■ **Provided data**:
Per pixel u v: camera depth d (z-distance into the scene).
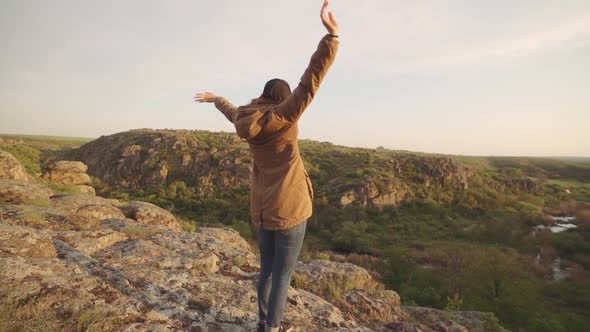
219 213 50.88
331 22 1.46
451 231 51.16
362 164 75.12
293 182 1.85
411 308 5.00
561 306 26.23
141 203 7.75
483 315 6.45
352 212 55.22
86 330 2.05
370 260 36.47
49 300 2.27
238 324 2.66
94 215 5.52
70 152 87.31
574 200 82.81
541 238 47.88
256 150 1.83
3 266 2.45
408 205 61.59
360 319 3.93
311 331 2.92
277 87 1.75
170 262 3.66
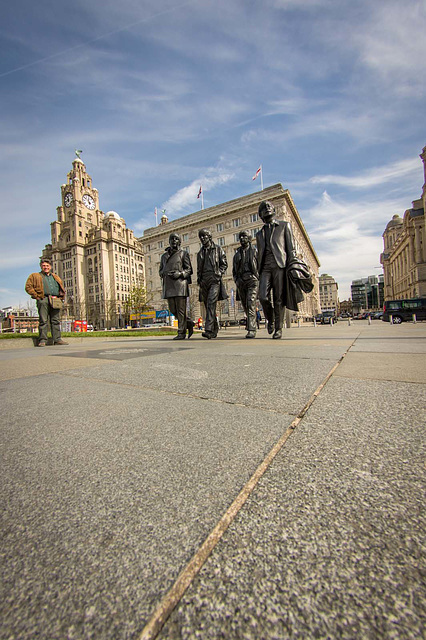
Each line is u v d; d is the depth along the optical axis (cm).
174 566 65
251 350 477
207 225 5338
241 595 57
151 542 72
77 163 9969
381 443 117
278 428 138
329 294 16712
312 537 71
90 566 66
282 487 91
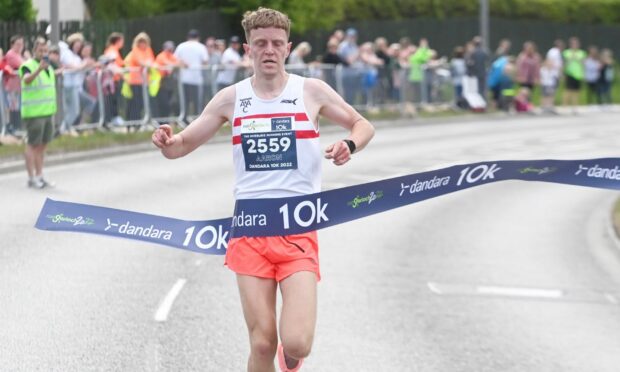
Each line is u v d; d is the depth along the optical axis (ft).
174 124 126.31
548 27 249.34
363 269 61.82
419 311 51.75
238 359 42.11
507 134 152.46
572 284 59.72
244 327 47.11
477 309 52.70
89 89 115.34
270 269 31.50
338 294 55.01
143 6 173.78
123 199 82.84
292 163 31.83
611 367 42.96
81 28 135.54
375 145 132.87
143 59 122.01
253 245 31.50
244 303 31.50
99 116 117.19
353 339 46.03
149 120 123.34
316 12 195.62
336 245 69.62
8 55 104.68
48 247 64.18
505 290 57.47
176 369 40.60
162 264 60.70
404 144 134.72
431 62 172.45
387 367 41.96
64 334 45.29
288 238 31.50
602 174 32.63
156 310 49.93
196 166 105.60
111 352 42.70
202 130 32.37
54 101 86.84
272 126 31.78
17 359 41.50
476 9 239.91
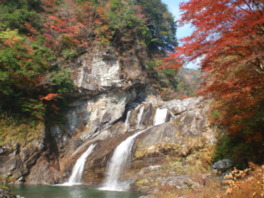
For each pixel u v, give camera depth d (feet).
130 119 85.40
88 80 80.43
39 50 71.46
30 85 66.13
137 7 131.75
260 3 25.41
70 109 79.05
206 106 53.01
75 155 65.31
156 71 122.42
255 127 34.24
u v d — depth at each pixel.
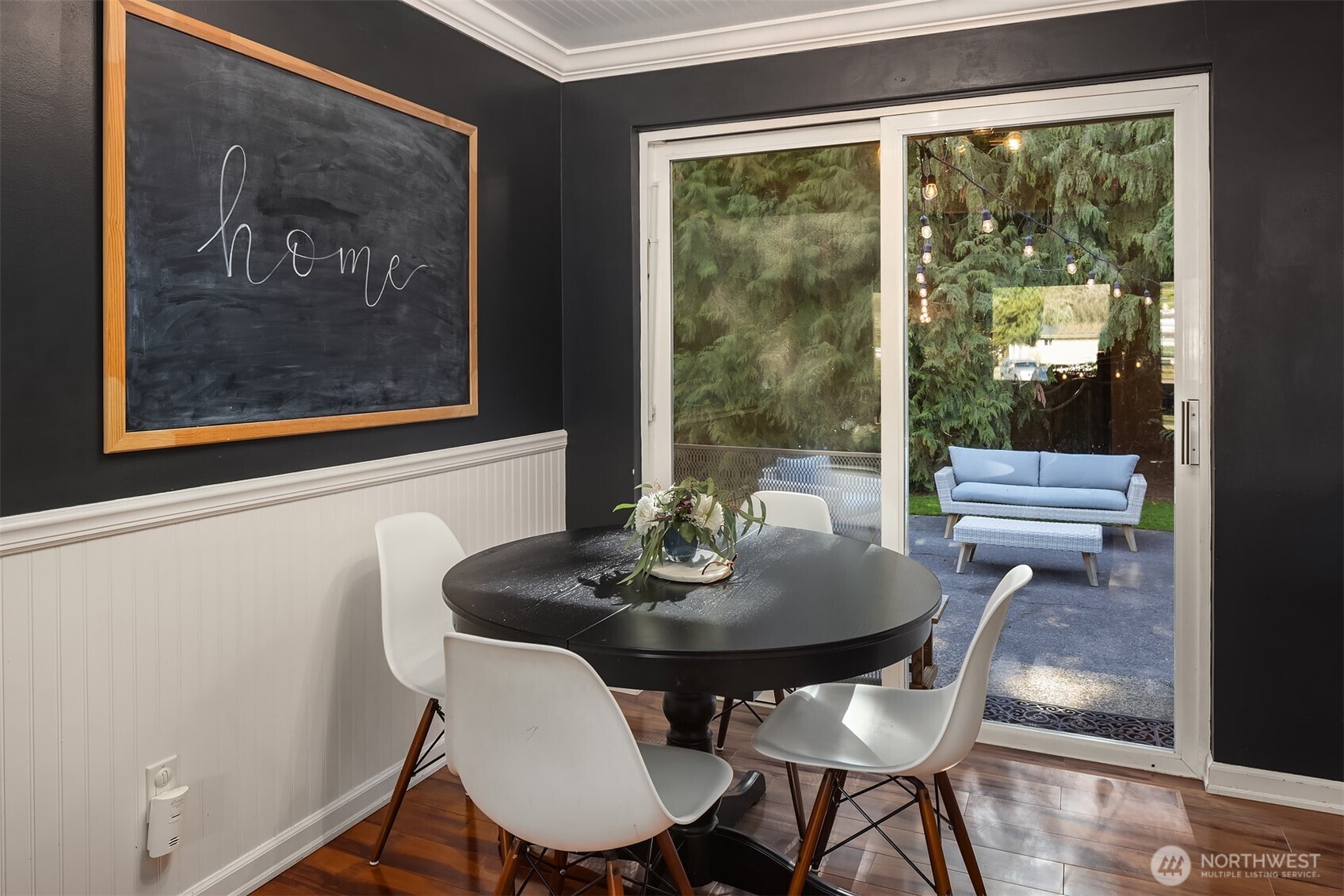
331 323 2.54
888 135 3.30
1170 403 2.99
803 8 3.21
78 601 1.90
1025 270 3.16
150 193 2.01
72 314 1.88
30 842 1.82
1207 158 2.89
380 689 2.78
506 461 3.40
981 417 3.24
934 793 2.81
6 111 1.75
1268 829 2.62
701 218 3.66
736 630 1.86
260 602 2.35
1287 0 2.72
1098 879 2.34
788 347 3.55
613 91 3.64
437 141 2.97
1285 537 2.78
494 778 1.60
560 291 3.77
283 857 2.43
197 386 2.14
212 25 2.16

---

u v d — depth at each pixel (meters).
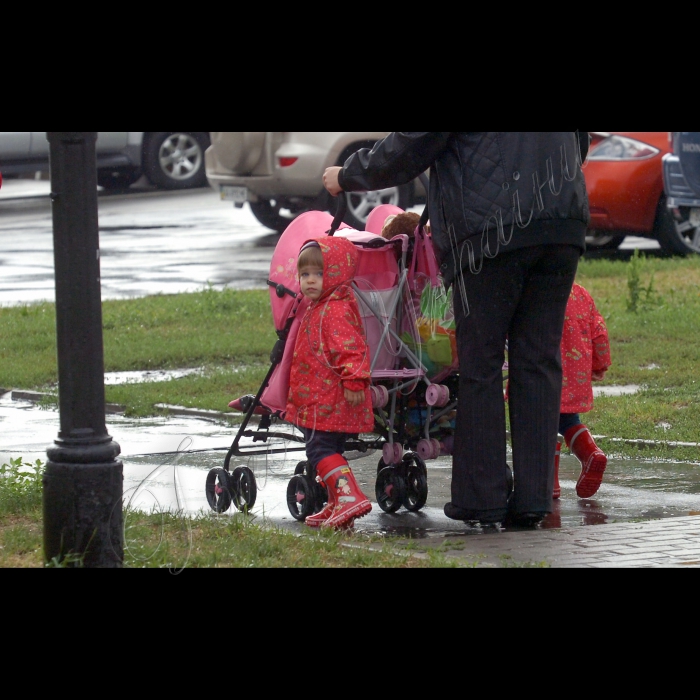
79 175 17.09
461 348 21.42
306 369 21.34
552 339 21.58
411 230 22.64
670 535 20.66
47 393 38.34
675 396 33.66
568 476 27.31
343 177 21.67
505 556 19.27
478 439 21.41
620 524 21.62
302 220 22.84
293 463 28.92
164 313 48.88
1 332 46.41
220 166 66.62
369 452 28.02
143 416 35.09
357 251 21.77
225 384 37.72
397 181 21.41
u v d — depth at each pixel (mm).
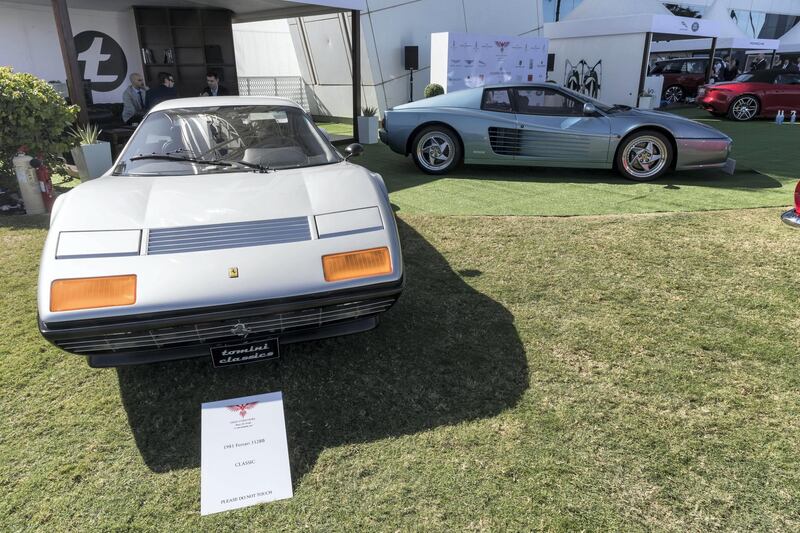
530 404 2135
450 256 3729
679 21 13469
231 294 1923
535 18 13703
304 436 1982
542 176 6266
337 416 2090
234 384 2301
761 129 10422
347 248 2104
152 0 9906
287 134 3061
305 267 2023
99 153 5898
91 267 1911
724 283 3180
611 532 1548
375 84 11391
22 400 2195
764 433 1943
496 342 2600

■ **Work to complete**:
Copy out the listing above from the line containing "optical axis (cm)." to the line containing "736 630 1.86", both included, exactly as written and minus the images.

■ **Answer space**:
Each line is u v d; d is the depth along the optical axis (cm).
174 566 65
251 350 477
207 225 5338
241 595 57
151 542 72
77 163 9969
381 443 117
278 428 138
329 294 16712
312 537 71
90 566 66
282 487 91
Each line is u v d; d is the depth along the optical axis (ft).
174 124 126.31
548 27 249.34
363 269 61.82
419 311 51.75
238 359 42.11
507 134 152.46
572 284 59.72
244 327 47.11
477 309 52.70
89 89 115.34
270 269 31.50
338 294 55.01
143 6 173.78
123 199 82.84
292 163 31.83
611 367 42.96
81 28 135.54
375 145 132.87
143 59 122.01
253 245 31.50
244 303 31.50
99 116 117.19
353 339 46.03
149 120 123.34
316 12 195.62
336 245 69.62
8 55 104.68
48 247 64.18
505 290 57.47
176 369 40.60
162 264 60.70
404 144 134.72
431 62 172.45
387 367 41.96
64 334 45.29
288 238 31.50
602 174 32.63
156 310 49.93
196 166 105.60
111 352 42.70
202 130 32.37
54 101 86.84
272 126 31.78
17 359 41.50
476 9 239.91
For each pixel u v, give camera depth d (feet).
130 119 85.40
88 80 80.43
39 50 71.46
30 85 66.13
137 7 131.75
260 3 25.41
70 109 79.05
206 106 53.01
75 155 65.31
156 71 122.42
255 127 34.24
u v d — depth at each pixel.
331 323 2.54
888 135 3.30
1170 403 2.99
803 8 3.21
78 601 1.90
1025 270 3.16
150 193 2.01
72 314 1.88
30 842 1.82
1207 158 2.89
380 689 2.78
506 461 3.40
981 417 3.24
934 793 2.81
6 111 1.75
1268 829 2.62
701 218 3.66
736 630 1.86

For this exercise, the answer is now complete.